Christopher identifies the qualities of writing that he characterizes as “atavistic” scholarship.  My argument would be that certain styles of writing are more apt to risk atavism than others in much the way he describes, but that atavism itself can be traced to no single work.  It is part of the insidiousness of historiographic atavism that no individual can be held responsible for it.

The lack of accountability is related to the technique of “perspective layering” that I mentioned briefly in my post on the “Rashomon posture”.  If new perspectives are added onto present ones, the new perspectives do not necessarily provide a “corrective” to previous perspectives.  They can displace them.  It is only through either the maintenance or consolidation of perspectives that allows perspective layering to be a constructive rather than an atavistic practice.  It requires what Christopher calls a “court of understanding”.

Courts of understanding, and thus perspective layering, operate most fruitfully at the level of localized historiography.  Within a localized historiography, a small set of scholars is familiar with specific sets of tightly interwoven details both about the historiography and the history being studied, which serve to filter new writing and new interpretations of the historical record, and to incorporate them into the set’s debate in judicious ways so that no previous understanding is lost.

Even contributions to localized historiographies that commit gross errors, that neglect prior historiography, that do not identify their significance with respect to the subject matter, or that offer untenable radical interpretations of the record can still have a progressive effect, and have, at worst, a null effect, because they are always judged within the court of understanding.  (Of course, it is also true that such works will have a more difficult time reaching press given the existence of informed referees within the court.)

For example, Galileo scholars can successfully layer, say, Stillman Drake’s account of Galileo’s intellectual output with Mario Biagioli’s account of Galileo’s political maneuverings (to pick up on last week’s hump day history post), along with all the rest of the mountain of Galileo scholarship, and derive a rich-if-unsynthesized (“coherent-if-complex”) picture of Galileo’s activities.  This is possible, because to work in the Galileo Industry requires not only bibliographical nimbleness, but a detailed understanding of the chronology of Galileo’s life, the content of his works, and the life and works of the people he knew and knew of.

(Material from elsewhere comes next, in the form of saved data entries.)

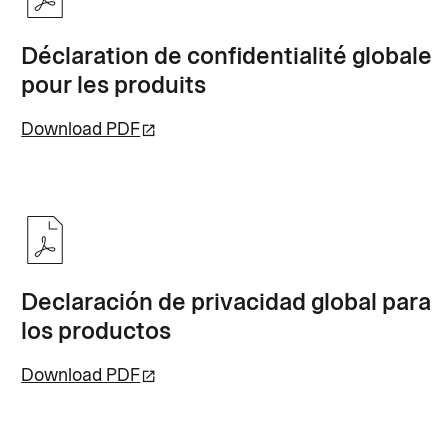
Déclaration de confidentialité globale
pour les produits
Download PDF
Declaración de privacidad global para
los productos
Download PDF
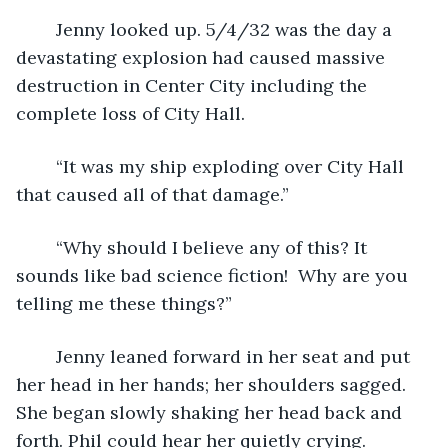
	Jenny looked up. 5/4/32 was the day a 
devastating explosion had caused massive 
destruction in Center City including the 
complete loss of City Hall.
	“It was my ship exploding over City Hall 
that caused all of that damage.”
	“Why should I believe any of this? It 
sounds like bad science fiction!  Why are you 
telling me these things?”
	Jenny leaned forward in her seat and put 
her head in her hands; her shoulders sagged. 
She began slowly shaking her head back and 
forth. Phil could hear her quietly crying. 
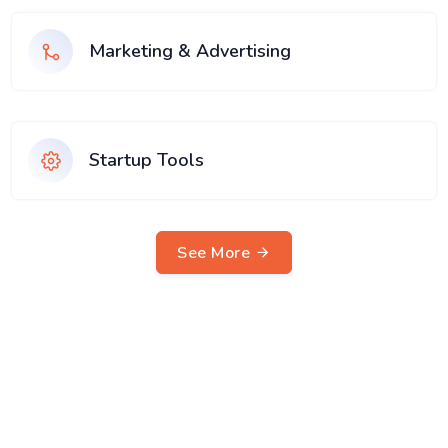
Marketing & Advertising
Startup Tools
See More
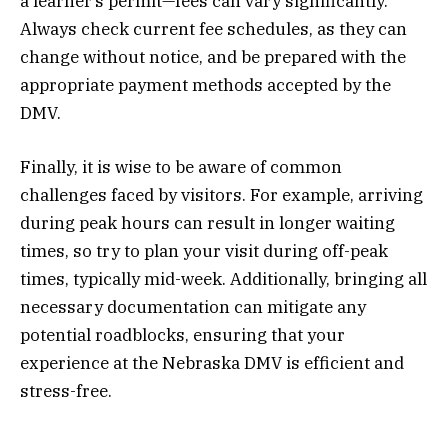
a learner’s permit—fees can vary significantly.
Always check current fee schedules, as they can
change without notice, and be prepared with the
appropriate payment methods accepted by the
DMV.
Finally, it is wise to be aware of common
challenges faced by visitors. For example, arriving
during peak hours can result in longer waiting
times, so try to plan your visit during off-peak
times, typically mid-week. Additionally, bringing all
necessary documentation can mitigate any
potential roadblocks, ensuring that your
experience at the Nebraska DMV is efficient and
stress-free.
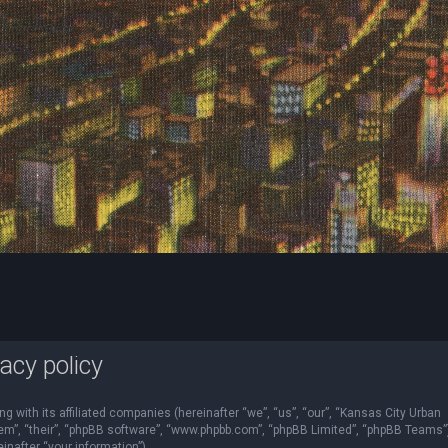
acy policy
ng with its affiliated companies (hereinafter “we”, “us”, “our”, “Kansas City Urban
“them”, “their”, “phpBB software”, “www.phpbb.com”, “phpBB Limited”, “phpBB Teams”
nafter “your information”).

The richness of localized historiographies can make attempting a definitive synthesis into a clumsy, if still practicable, project.  In such circumstances, maintaining a series of layered perspectives may be preferable to attempting such a synthesis.  Although, regularly producing reasonably sophisticated syntheses for non-specialist professionals should be considered an obligation of a localized historiography.

Some questions:

  1. Does increased sophistication through layering perspectives at the local level cloak historiographic atavism at the non-local level?  Does success within one’s own locality of research breed complacency concerning the state of knowledge at the profession-wide level?
  2. Are localized historiographies becoming decontextualized on account of their insular nature?  Were they ever well contextualized?  (My suspicion here is that more reckless statements of periodization of certain attitudes and genres of practice are made today, but that things like the “place of Darwin” or the “place of Einstein” are better understood.)
  3. Do courts of understanding even exist at the non-local level?  If so, are they willing to assert themselves to prevent historiographic atavism, or do they assume that perspective layering is automatically progressive?  If they do assert themselves, in what venues do they do so?  Is argumentation in these venues effective in preventing atavism?

I don’t have good answers to any of these quetions yet, nor am I certain if they are the correct questions to ask.  Nevertheless, I feel fairly confident that a “fracturing of concerns” (both specialization by period and place, as well a fracturing of perspectives between museology, sociology, critique, epistemology, and historical explanation) has had historiographic consequences that we should attempt to articulate better on a regular basis.